Les choix esthétiques de Mauro Bolognini ont donné du fil à retordre à Carlotta Films qui a su tirer son épingle du jeu et préserver le choix du cinéaste Italien. Ceci se fait aux dépens d'autres paramètres, telle que la définition qui manque de netteté sur certains plans par rapport à d'autres. Un parti prit qui implique également une préservation des couleurs froides et glauques qui reflètent l'ambiance des lieux de l'hôpital psychiatrique.
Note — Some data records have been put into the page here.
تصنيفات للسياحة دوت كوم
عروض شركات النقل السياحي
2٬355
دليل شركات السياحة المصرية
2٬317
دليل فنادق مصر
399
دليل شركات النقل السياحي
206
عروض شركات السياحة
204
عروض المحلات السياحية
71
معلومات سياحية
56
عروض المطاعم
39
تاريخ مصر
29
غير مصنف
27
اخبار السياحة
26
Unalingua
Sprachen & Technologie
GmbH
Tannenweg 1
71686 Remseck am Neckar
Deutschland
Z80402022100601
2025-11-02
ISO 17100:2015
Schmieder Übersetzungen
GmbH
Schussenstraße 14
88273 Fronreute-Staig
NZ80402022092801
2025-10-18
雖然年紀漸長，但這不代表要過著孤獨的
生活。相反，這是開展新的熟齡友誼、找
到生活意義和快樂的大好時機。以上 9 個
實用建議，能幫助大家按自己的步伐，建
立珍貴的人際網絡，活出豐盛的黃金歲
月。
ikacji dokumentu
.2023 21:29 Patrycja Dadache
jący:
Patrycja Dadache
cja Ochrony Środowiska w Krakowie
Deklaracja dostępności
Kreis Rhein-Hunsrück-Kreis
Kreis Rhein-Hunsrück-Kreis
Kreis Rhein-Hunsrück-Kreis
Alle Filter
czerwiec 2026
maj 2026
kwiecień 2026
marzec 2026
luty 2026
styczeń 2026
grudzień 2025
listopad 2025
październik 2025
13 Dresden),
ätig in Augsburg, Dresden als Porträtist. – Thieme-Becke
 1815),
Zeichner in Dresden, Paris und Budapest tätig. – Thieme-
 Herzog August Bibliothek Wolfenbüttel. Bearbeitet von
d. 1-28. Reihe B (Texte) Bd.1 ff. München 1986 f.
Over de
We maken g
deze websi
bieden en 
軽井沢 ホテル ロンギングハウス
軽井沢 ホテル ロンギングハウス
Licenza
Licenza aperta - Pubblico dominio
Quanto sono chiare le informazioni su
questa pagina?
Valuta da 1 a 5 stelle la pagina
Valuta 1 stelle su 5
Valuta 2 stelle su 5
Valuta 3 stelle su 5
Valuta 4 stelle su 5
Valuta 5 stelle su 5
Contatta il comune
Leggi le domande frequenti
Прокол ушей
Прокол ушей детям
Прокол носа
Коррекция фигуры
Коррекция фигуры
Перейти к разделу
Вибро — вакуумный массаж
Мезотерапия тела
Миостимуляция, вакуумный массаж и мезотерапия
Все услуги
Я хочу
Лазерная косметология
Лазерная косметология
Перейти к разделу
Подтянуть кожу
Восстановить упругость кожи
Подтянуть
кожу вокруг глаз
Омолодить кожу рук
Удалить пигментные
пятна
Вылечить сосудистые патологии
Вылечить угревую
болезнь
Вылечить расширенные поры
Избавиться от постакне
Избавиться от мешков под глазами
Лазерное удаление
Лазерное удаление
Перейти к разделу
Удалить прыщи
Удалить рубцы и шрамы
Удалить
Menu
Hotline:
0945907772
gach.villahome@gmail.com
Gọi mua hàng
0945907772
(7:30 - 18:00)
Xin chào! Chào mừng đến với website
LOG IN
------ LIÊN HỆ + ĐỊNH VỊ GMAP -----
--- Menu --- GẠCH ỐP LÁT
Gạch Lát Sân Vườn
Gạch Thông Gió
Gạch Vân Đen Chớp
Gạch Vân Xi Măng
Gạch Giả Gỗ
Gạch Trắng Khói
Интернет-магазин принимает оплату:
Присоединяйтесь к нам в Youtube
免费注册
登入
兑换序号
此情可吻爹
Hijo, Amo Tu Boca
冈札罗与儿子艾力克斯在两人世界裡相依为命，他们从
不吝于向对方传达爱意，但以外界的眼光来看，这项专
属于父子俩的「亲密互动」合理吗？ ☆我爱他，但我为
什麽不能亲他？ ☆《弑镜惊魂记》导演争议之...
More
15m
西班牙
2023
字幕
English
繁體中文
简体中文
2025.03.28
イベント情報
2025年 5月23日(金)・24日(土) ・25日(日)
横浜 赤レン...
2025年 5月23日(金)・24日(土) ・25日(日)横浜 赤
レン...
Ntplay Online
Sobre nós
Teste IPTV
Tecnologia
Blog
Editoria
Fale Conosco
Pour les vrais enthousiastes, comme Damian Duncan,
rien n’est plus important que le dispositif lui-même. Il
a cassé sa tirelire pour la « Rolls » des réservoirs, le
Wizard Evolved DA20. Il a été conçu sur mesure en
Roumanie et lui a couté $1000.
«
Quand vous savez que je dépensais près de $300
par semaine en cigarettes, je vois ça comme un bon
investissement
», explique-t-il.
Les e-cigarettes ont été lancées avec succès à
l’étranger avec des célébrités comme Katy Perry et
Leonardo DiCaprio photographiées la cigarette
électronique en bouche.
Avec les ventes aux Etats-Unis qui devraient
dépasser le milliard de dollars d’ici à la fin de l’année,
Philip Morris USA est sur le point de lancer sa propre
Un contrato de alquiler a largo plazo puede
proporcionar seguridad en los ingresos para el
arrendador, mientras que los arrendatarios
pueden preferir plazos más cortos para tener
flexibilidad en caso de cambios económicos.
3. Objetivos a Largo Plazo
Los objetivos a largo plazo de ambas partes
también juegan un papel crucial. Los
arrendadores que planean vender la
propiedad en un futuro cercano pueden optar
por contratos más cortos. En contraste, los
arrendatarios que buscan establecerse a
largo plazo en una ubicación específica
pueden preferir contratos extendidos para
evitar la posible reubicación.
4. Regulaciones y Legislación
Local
Le mixage mono ne manque pas de panache et livre un son généralement équilibré dans l'ensemble. A quelques reprises, on peut constater que l'excellente musique d'Ennio Morricone empiète sur les dialogues qui sont étouffés. Mais pour le reste, hormis quelques craquements, le mixage est de bonne facture et agréable à écouter.
Côté bonus, on retrouve une
préface de Jean A. Gili (10') et la deuxième partie de
Mauro Bolognini, au-delà du style (27'), l'interview avec le cinéaste. Dans sa préface, l'historien du cinéma replace le film dans la filmographie de Bolognini et aborde différents aspects de la production, en passant des lieux de tournage au casting et au thème de l'aliénation. Ensuite, on retrouve la suite de l'interview de Mauro Bolognini de 1992, réalisée par Richard Frances, Jean A. Gili et Philippe Jamont. Celle-ci est dans la continuité de la première partie (disponible sur le disque de
Liberté, mon amour !), appuyée par les témoignages de Claudia Cardinale, Adriana Asti, Marthe Keller et évoque en outre la collaboration exceptionnelle de Bolognini avec le costumier Piero Tosi.